### WHAT TO PRODUCE
Transcribe all records, preserving every character.

### Saved entries
[Start of Attachment]

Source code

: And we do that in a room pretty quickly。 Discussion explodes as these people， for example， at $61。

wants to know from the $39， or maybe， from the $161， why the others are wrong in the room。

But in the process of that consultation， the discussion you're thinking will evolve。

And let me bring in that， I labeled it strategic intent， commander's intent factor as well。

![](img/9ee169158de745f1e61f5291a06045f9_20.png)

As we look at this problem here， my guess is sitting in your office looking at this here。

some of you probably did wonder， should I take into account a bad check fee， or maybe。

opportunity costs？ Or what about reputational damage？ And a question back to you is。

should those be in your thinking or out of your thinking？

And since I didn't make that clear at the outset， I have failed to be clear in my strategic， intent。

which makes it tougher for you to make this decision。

[End of Attachment]

### RESULT
Source code

: And we do that in a room pretty quickly。 Discussion explodes as these people， for example， at $61。

wants to know from the $39， or maybe， from the $161， why the others are wrong in the room。

But in the process of that consultation， the discussion you're thinking will evolve。

And let me bring in that， I labeled it strategic intent， commander's intent factor as well。

![](img/9ee169158de745f1e61f5291a06045f9_20.png)

As we look at this problem here， my guess is sitting in your office looking at this here。

some of you probably did wonder， should I take into account a bad check fee， or maybe。

opportunity costs？ Or what about reputational damage？ And a question back to you is。

should those be in your thinking or out of your thinking？

And since I didn't make that clear at the outset， I have failed to be clear in my strategic， intent。

which makes it tougher for you to make this decision。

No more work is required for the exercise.